Start of Supplied material
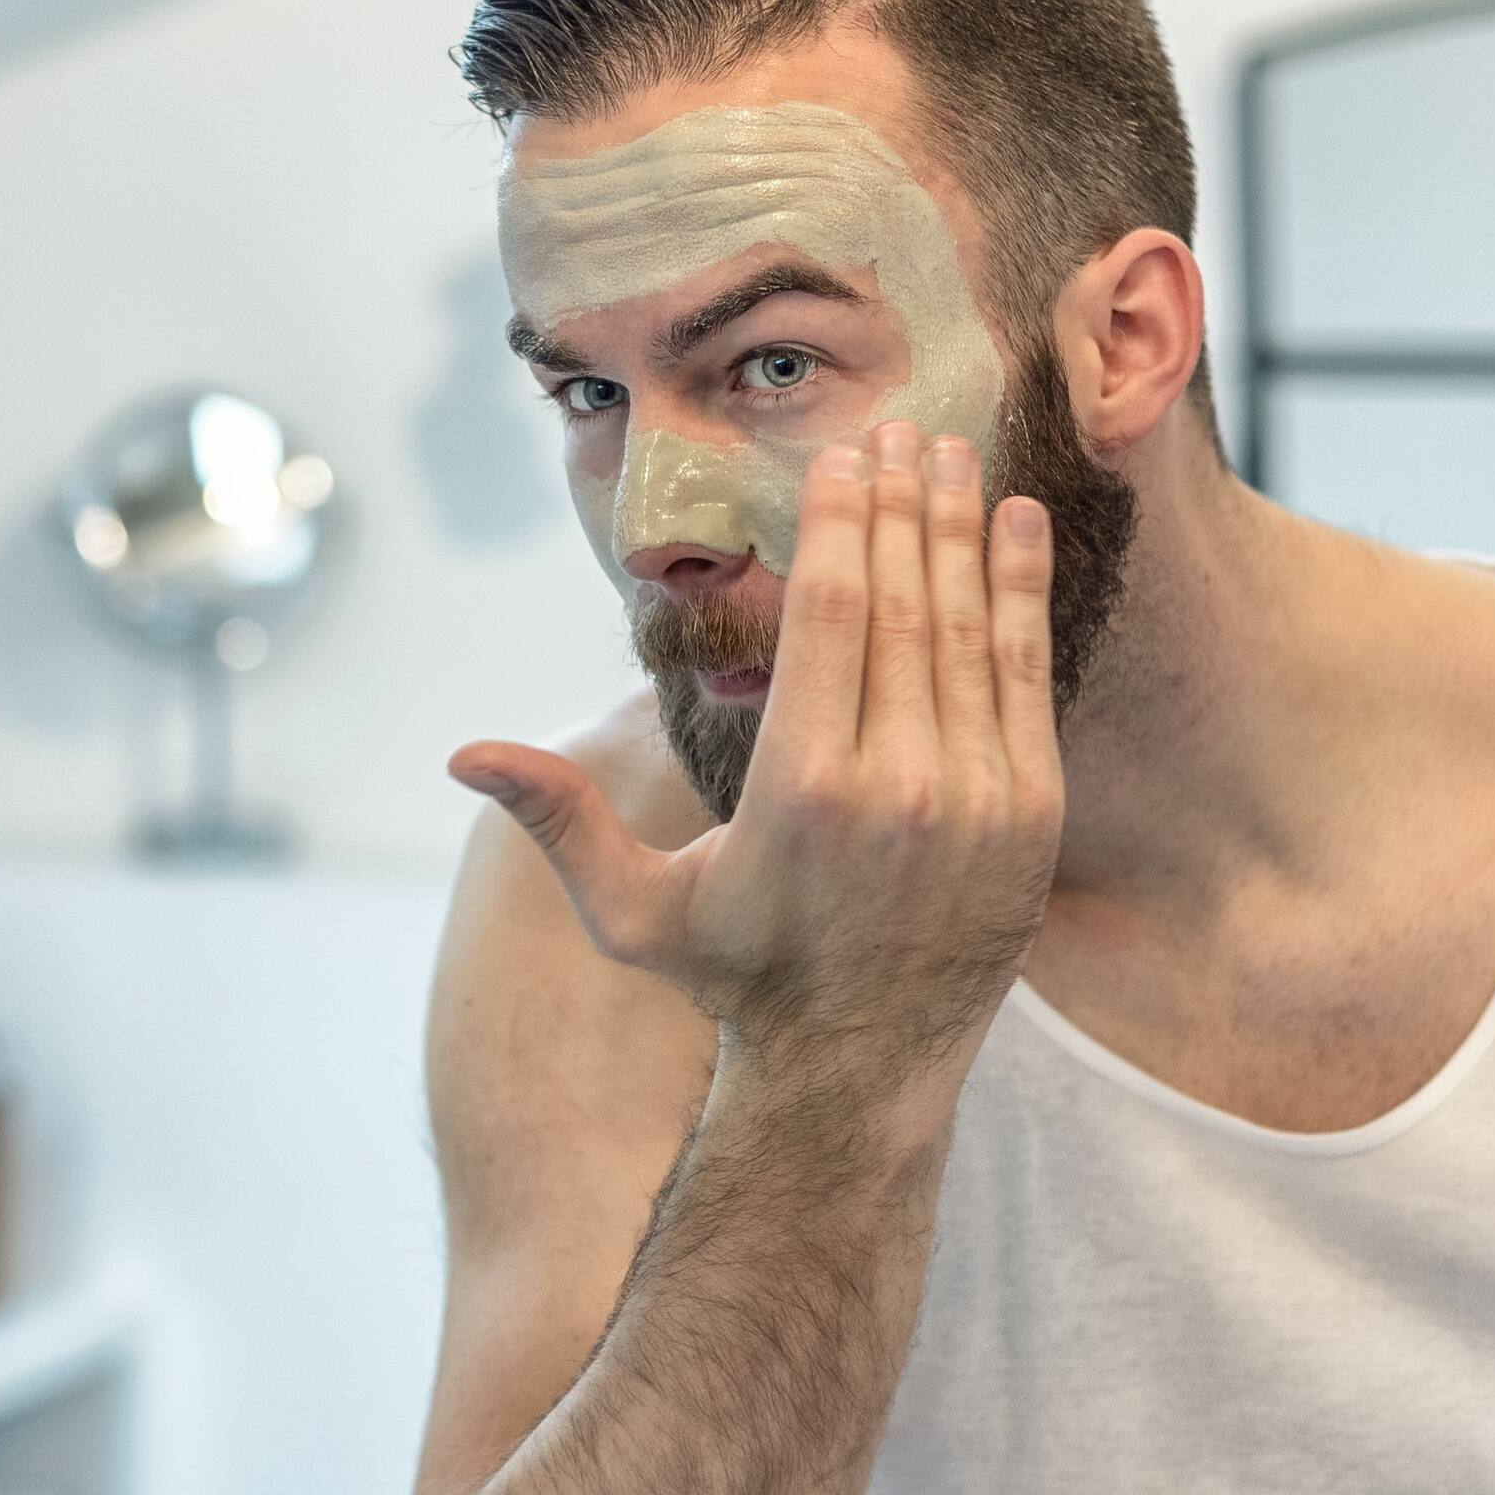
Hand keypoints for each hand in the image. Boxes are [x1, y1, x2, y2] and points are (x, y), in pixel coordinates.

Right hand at [447, 419, 1065, 1093]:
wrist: (860, 1069)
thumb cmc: (736, 978)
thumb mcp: (634, 912)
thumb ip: (562, 824)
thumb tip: (463, 756)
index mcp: (800, 788)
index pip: (831, 613)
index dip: (840, 521)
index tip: (844, 455)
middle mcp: (898, 784)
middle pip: (902, 602)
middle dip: (902, 502)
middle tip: (901, 425)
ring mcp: (977, 799)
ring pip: (967, 628)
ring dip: (961, 529)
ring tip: (954, 453)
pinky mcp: (1032, 816)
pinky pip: (1025, 679)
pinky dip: (1018, 594)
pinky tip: (1012, 526)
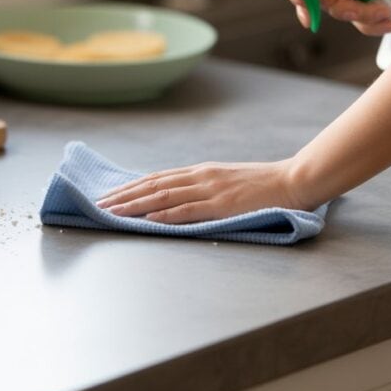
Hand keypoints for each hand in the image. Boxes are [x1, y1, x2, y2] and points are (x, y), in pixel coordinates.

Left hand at [96, 159, 309, 223]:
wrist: (291, 181)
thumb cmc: (262, 184)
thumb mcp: (227, 180)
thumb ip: (204, 186)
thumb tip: (180, 196)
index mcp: (202, 171)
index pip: (158, 177)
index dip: (132, 186)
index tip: (110, 194)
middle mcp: (201, 177)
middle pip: (154, 185)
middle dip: (124, 195)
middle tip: (99, 204)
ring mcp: (211, 190)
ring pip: (164, 196)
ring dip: (135, 204)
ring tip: (113, 212)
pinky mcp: (223, 205)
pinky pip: (189, 210)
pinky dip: (166, 214)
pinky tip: (148, 219)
End of Supplied material
# The problem:
Return the entries unchanged, save for the pictures, which do not belong in the copy.

# Output of the exercise:
Hand keypoints for each hand in the image. Boxes are [x1, y1, x2, y2] and points are (x, y), in pixel coordinates.

Right hand at [447, 419, 1065, 1093]:
wrist: (860, 1069)
thumb cmc: (736, 978)
thumb mcp: (634, 912)
thumb ip: (562, 824)
thumb tip: (463, 756)
index mcp: (800, 788)
index pip: (831, 613)
index dip: (840, 521)
index tip: (844, 455)
middle mcp: (898, 784)
middle pip: (902, 602)
middle dip: (902, 502)
middle tip: (901, 425)
ring mcp: (977, 799)
ring pip: (967, 628)
ring dip: (961, 529)
ring tip: (954, 453)
pinky mcp: (1032, 816)
pinky pip: (1025, 679)
pinky dip: (1018, 594)
pinky tip: (1012, 526)
Hand keypoints for each hand in the image. Boxes are [x1, y1, x2, y2] and points are (x, y), in pixel coordinates.

Left hand at [96, 159, 309, 223]:
wrist: (291, 181)
thumb cmc: (262, 184)
thumb mcp: (227, 180)
thumb ip: (204, 186)
thumb tip: (180, 196)
index mcp: (202, 171)
index pip: (158, 177)
index dip: (132, 186)
index tip: (110, 194)
middle mcp: (201, 177)
middle pip: (154, 185)
middle dip: (124, 195)
middle tip: (99, 204)
ring mcp: (211, 190)
ring pip: (164, 196)
ring dip: (135, 204)
ring tip: (113, 212)
pinky mcp: (223, 205)
pinky pip: (189, 210)
pinky dip: (166, 214)
pinky tip: (148, 219)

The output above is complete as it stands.